# body recomp



## andymc88 (Aug 18, 2011)

anyone no what the best way to go about this?or is this possible as a natty? ive spoke to a few lads down the gym, there in shape all year round, 1 says i should take my weight 181lbs times that by 16 then use a 50/35/15 pro carb fat split, and keep my training how it is (heavy 6-8reps 8sets per body part), after a month off eating clean add cardio twice a week pwo for 20mins then adjust week by week, i wana look good for my hol in august but atm i feel like im bloated bt skinny, think ive cut down to quick any advice or an example of a clean diet is would be great


----------



## andymc88 (Aug 18, 2011)

anyone? if i was going to turn to the dark side what or how would i do it?


----------



## zero2hero2013 (Jun 20, 2011)

i dont know about non natty but....

if you have 5 months and sound like you are already lean, spend the next 10 weeks bulking, and then cut down for the remaining 8-10 weeks before the holiday. or try to very clean bulk for longer and cut less at the end.

also it depends at what level you are at currently i guess. i am trying to decide how i am approaching my future. cant decide whether to bulk or cut, ive read many cool things on building with out gaining fat etc.

one idea is, 6 days bulking with a 16-24 hour fast at the end.

pratical example of it. man A needs 2500 a day cals to stay the same weight.

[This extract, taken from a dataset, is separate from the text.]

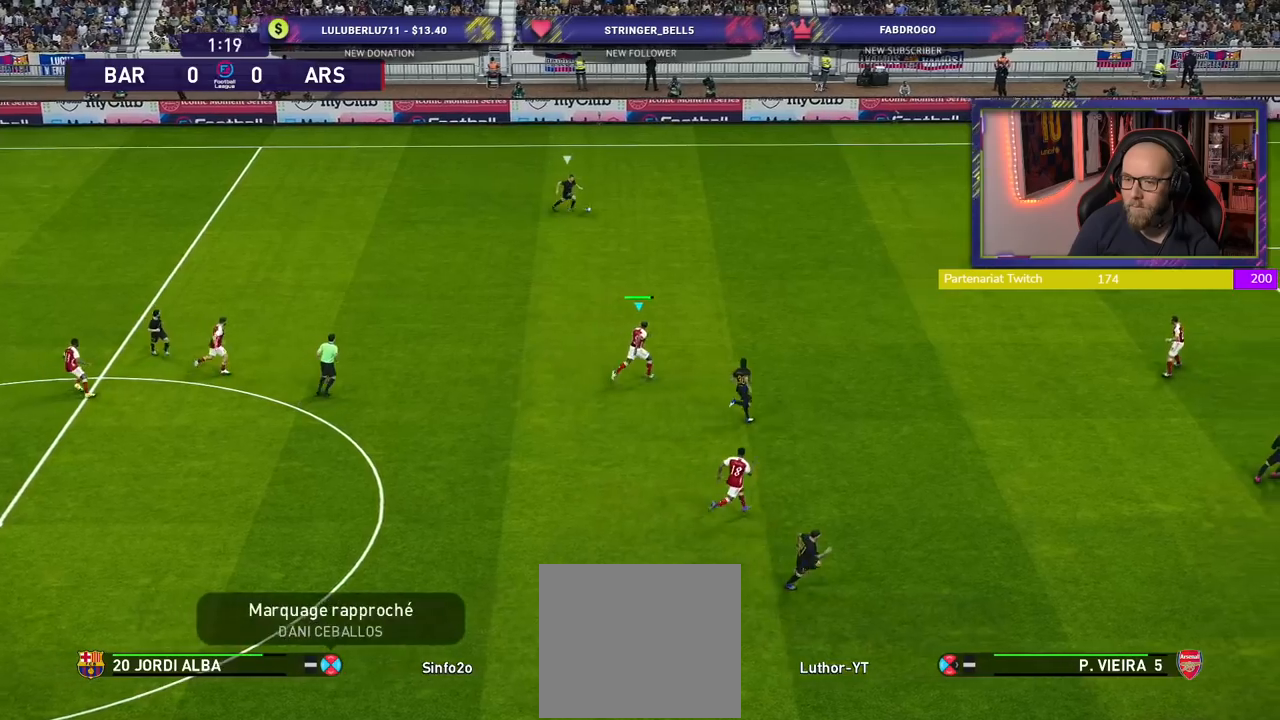
{"buttons": ["R2"], "left_stick": "up-right", "right_stick": "center", "events": []}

so for monday to saturday he eats 2800 + exercise usage. day 6 stop eating at 8-10pm and then sunday eat 700 cals at 5pm.

this means that technically his body has recieved exactly the right amount of calories per week, but for 6 days he is in excess allowing muscle building, and day 7 he balances it out. end result, muscle gains, slow fat loss. guessing around 1/2 lb a week. this is the method i believe i might try purely as i overeat to often.

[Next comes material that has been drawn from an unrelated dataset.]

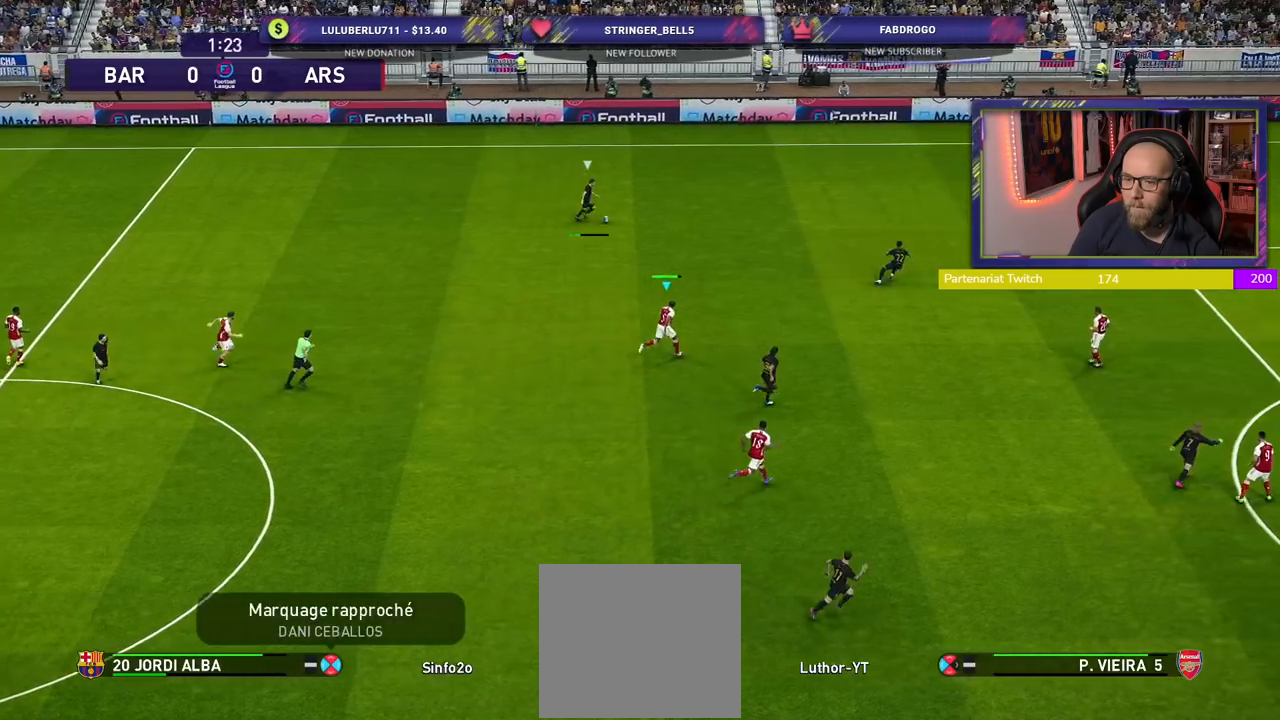
{"buttons": ["R2"], "left_stick": "up-right", "right_stick": "center", "events": []}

to do this simple find what your bmr is, mutiply by activity level to get TDEE. TDEE X 7 - 700 (your choice but the less you eat on sunday the more you can gain during the week with the extra excess cals and improved fat loss on day 7)

now divide the answer by the 6 days. then the 7th you eat the subtracted amount.

i would like to state i personally have not tried this method but the logic sounds good to me. surplus for recovery and buildnig, then a weekly defict to lose a little. the reason for the weight loss is even though technically your eating at maintenance all cals used to build muscle will also drop the fat off.

let me know what you think


----------



## zero2hero2013 (Jun 20, 2011)

also i would like to state doing this means your exercise sessions would have to be carefull planned.

i.e no point doing an exercise session on day 6 as day 7 no calories.

a 3-5 days workout plan would work for example.

mon-wed-fri

or mon to fri

personally i am thinking tuesday will be my day 1 and monday day 7. if i did this i think i would do, tuesday chest-tri, weds back bi, thurs legs, friday shoulders, saturday abs and direct arms, sunday rest, monday fast, also i think i would fast for the first part of tuesday.


----------



## kaos_nw (Jul 9, 2008)

you heard of LeanGains mate? Google it - Many people have had excellent results at recomping!


----------



## andymc88 (Aug 18, 2011)

Cheers lads I'll look into both them, I was thinking of something like pscarb timed carb diet I have tried it before bt was eating the wrong foods, but I no Paul says you can use it for bulking (I tried cutting but was on night shift and just felt as I should have waited until back on days) so maybe bulk for 3month slowly adjusting cals every week then cut until the hol


----------



## andymc88 (Aug 18, 2011)

Bump for any other advice


----------